TASK INSTRUCTIONS: The records are given next. Repeat each one exactly.
*** DATA RECORDS Section Begins ***
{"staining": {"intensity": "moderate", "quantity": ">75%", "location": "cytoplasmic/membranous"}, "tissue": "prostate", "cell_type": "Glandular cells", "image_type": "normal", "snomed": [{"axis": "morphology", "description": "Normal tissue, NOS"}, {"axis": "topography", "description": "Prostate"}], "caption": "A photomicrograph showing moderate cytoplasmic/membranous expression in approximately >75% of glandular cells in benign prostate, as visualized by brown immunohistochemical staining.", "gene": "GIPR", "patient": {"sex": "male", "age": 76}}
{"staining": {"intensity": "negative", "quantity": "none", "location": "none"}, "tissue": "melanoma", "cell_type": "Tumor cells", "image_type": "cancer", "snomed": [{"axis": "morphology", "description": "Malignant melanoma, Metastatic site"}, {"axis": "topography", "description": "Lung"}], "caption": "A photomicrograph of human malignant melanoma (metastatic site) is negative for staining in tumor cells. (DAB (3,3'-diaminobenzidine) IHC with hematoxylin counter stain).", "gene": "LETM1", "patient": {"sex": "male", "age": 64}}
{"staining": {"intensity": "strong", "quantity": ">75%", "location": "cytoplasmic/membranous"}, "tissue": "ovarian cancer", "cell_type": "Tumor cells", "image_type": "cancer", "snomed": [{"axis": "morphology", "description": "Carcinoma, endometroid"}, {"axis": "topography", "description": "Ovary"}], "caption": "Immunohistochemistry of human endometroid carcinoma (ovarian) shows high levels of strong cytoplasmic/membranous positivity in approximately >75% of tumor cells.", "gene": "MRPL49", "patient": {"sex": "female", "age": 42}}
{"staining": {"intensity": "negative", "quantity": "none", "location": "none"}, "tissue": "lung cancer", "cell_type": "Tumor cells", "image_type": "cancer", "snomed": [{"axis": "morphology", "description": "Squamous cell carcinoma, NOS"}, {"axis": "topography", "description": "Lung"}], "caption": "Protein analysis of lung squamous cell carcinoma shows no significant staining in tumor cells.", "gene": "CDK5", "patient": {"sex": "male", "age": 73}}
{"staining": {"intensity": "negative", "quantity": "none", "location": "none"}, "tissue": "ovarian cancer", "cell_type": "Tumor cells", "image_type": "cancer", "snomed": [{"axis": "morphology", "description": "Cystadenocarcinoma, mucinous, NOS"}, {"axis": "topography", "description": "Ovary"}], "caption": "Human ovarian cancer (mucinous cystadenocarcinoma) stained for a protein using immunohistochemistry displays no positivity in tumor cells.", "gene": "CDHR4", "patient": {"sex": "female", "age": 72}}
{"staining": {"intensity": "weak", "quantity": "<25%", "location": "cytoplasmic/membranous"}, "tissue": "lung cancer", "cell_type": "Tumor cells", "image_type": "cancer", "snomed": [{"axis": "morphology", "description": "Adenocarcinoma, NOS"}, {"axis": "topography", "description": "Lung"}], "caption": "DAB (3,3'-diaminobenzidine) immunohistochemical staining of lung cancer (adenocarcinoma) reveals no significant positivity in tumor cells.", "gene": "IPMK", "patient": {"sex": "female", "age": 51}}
*** DATA RECORDS Section Ends ***
TASK ANSWER:
{"staining": {"intensity": "moderate", "quantity": ">75%", "location": "cytoplasmic/membranous"}, "tissue": "prostate", "cell_type": "Glandular cells", "image_type": "normal", "snomed": [{"axis": "morphology", "description": "Normal tissue, NOS"}, {"axis": "topography", "description": "Prostate"}], "caption": "A photomicrograph showing moderate cytoplasmic/membranous expression in approximately >75% of glandular cells in benign prostate, as visualized by brown immunohistochemical staining.", "gene": "GIPR", "patient": {"sex": "male", "age": 76}}
{"staining": {"intensity": "negative", "quantity": "none", "location": "none"}, "tissue": "melanoma", "cell_type": "Tumor cells", "image_type": "cancer", "snomed": [{"axis": "morphology", "description": "Malignant melanoma, Metastatic site"}, {"axis": "topography", "description": "Lung"}], "caption": "A photomicrograph of human malignant melanoma (metastatic site) is negative for staining in tumor cells. (DAB (3,3'-diaminobenzidine) IHC with hematoxylin counter stain).", "gene": "LETM1", "patient": {"sex": "male", "age": 64}}
{"staining": {"intensity": "strong", "quantity": ">75%", "location": "cytoplasmic/membranous"}, "tissue": "ovarian cancer", "cell_type": "Tumor cells", "image_type": "cancer", "snomed": [{"axis": "morphology", "description": "Carcinoma, endometroid"}, {"axis": "topography", "description": "Ovary"}], "caption": "Immunohistochemistry of human endometroid carcinoma (ovarian) shows high levels of strong cytoplasmic/membranous positivity in approximately >75% of tumor cells.", "gene": "MRPL49", "patient": {"sex": "female", "age": 42}}
{"staining": {"intensity": "negative", "quantity": "none", "location": "none"}, "tissue": "lung cancer", "cell_type": "Tumor cells", "image_type": "cancer", "snomed": [{"axis": "morphology", "description": "Squamous cell carcinoma, NOS"}, {"axis": "topography", "description": "Lung"}], "caption": "Protein analysis of lung squamous cell carcinoma shows no significant staining in tumor cells.", "gene": "CDK5", "patient": {"sex": "male", "age": 73}}
{"staining": {"intensity": "negative", "quantity": "none", "location": "none"}, "tissue": "ovarian cancer", "cell_type": "Tumor cells", "image_type": "cancer", "snomed": [{"axis": "morphology", "description": "Cystadenocarcinoma, mucinous, NOS"}, {"axis": "topography", "description": "Ovary"}], "caption": "Human ovarian cancer (mucinous cystadenocarcinoma) stained for a protein using immunohistochemistry displays no positivity in tumor cells.", "gene": "CDHR4", "patient": {"sex": "female", "age": 72}}
{"staining": {"intensity": "weak", "quantity": "<25%", "location": "cytoplasmic/membranous"}, "tissue": "lung cancer", "cell_type": "Tumor cells", "image_type": "cancer", "snomed": [{"axis": "morphology", "description": "Adenocarcinoma, NOS"}, {"axis": "topography", "description": "Lung"}], "caption": "DAB (3,3'-diaminobenzidine) immunohistochemical staining of lung cancer (adenocarcinoma) reveals no significant positivity in tumor cells.", "gene": "IPMK", "patient": {"sex": "female", "age": 51}}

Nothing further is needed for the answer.